DIRECTOR COMPENSATION
 
     The Company pays each director who is not otherwise employed by the Company
an annual fee of $15,000. The Company also pays each director not otherwise
employed by the Company $1,000 for each meeting of the Board of Directors and
$1,000 for each committee meeting of the Board of Directors attended. In
addition, the 1995 Director Stock Option Plan (the "1995 Director Plan")
provides that each non-employee director in office at the time of the Plan's
adoption, and each subsequent non-employee director at the time of his or her
initial election to the Board will receive a one-time grant of options to
purchase up to 30,000 shares of common stock at an option exercise price equal
to the fair market value of such shares on the respective grant date. These
options will have a ten year term and will generally become exercisable in five
equal annual installments commencing on the first anniversary of the grant date.
Pursuant to the 1995 Director Plan, each of Messrs. Goldfarb, Rogers, Sell and
Waller received a one-time grant of options to purchase 30,000 shares of common
stock at an exercise price of $10.42. Mr. Kramer received an option to purchase
32,000 shares of common stock at an exercise price of $32.00. On February 27,
1997, Mr. Kramer's options were repriced at $11.00 per share, the fair market
value of the Company's common stock on such date. These options have ten year
terms and generally become exercisable in five equal annual installments.
 
COMPENSATION COMMITTEE INTERLOCKS AND INSIDER PARTICIPATION
 
     During fiscal 1997 the Company's Compensation and Stock Option Committee
was comprised of Messrs. David L. Rogers and Joel N. Waller. Messrs. Rogers and
Waller are directors and executive officers of Wilsons. Lyle Berman and Thomas
J. Brosig, directors and executive officers of the Company, and Morris Goldfarb,
a director of the Company, are directors of Wilsons. During fiscal 1997, Messrs.

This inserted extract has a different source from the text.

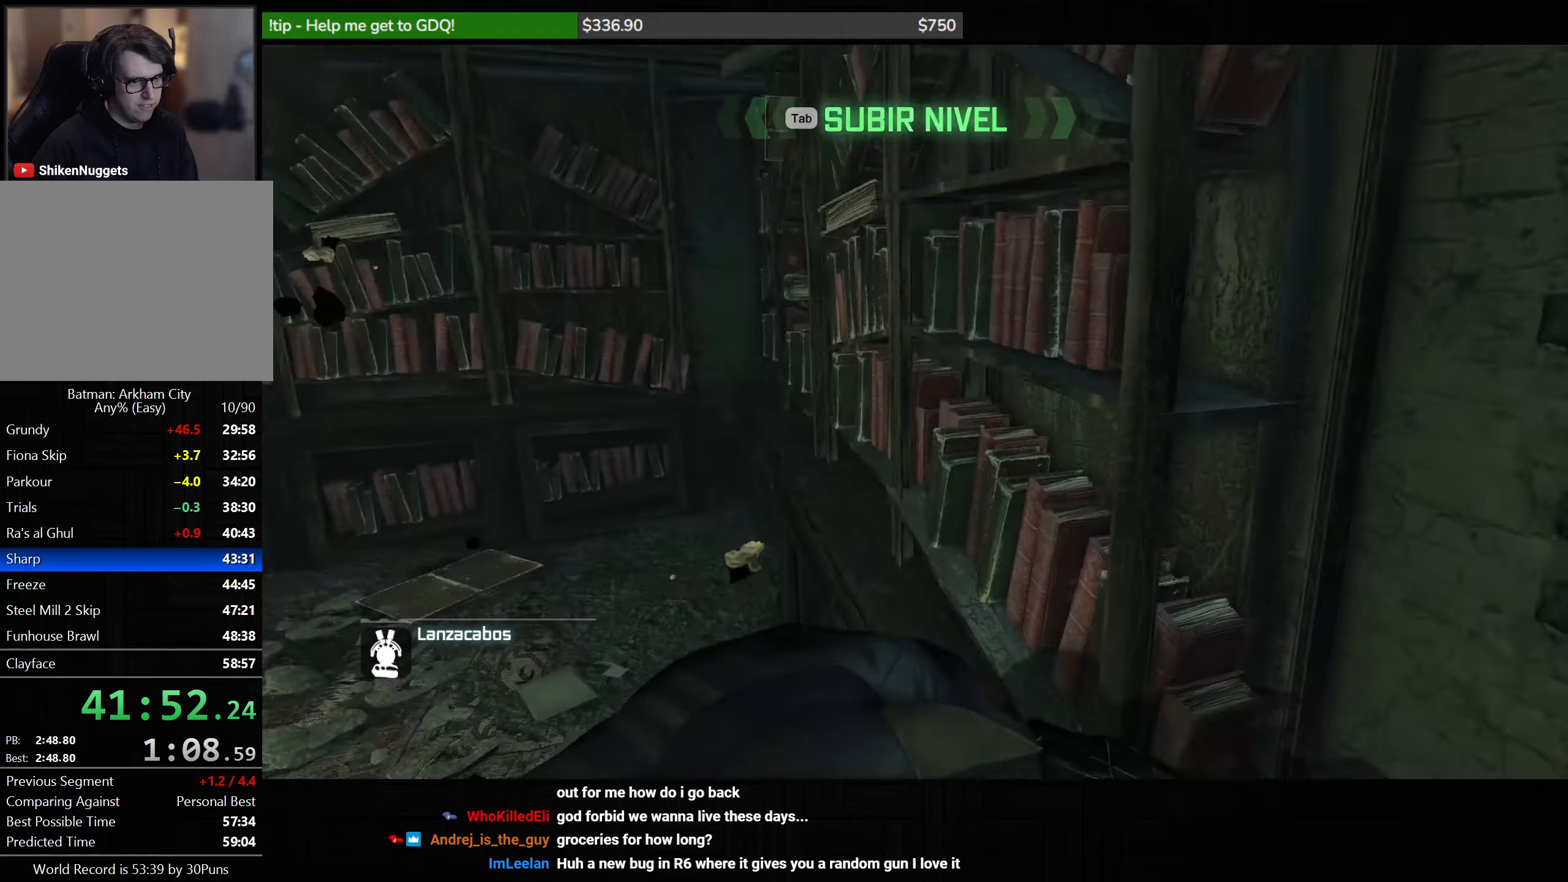
{"keys": ["3", "w"], "mouse": [], "events": [[83, "w", "down"], [333, "a", "up"], [400, "3", "down"]]}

Brosig and Goldfarb served on the Compensation Committee of the Board of
Directors of Wilsons.
 
     The Company owns approximately 38% of the common stock issued by
Stratosphere Corporation ("Stratosphere"). Stratosphere and its wholly owned
operating subsidiary developed and operate the Stratosphere Tower, Hotel and
Casino in Las Vegas, Nevada. In January 1997, Stratosphere and its wholly owned
operating subsidiary filed for reorganization under Chapter 11 of the U.S.
Bankruptcy Code.
 
     In October 1997, the Company announced that it had not been able to reach
an agreement with holders of a significant portion of Stratosphere's First
Mortgage Notes for a consensual reorganization of Stratosphere that would
involve the Company's participation. The Company also announced that it had no
intention of participating in any plan of reorganization for Stratosphere.
 
     In March 1995, in connection with Stratosphere's issuance of its First
Mortgage Notes, the Company entered into a Standby Equity Commitment Agreement
(the "Standby Equity Commitment") between Stratosphere and the Company. The
Company agreed in the Standby Equity Commitment, subject to the terms and
conditions stated in the Standby Equity Commitment, to purchase up to $20.0
million of additional equity in Stratosphere during each of the first three
years Stratosphere is operating (as defined in the Standby Equity Commitment) to
the extent Stratosphere's consolidated cash flow (as defined in the Standby
Equity Commitment) during each of such years does not exceed $50.0 million.
 
     Based on provisions of the U.S. Bankruptcy Code that the Company contends
apply to the Standby Equity Commitment, the Company has asserted that the
enforceability of the Standby Equity Commitment is in question. Both the
Official Committee of Noteholders in the Stratosphere Bankruptcy case (the
"Official Committee") and the current trustee under the indenture pursuant to
which Stratosphere issued its First Mortgage Notes (the "Trustee") claim that
the Standby Equity Commitment is enforceable.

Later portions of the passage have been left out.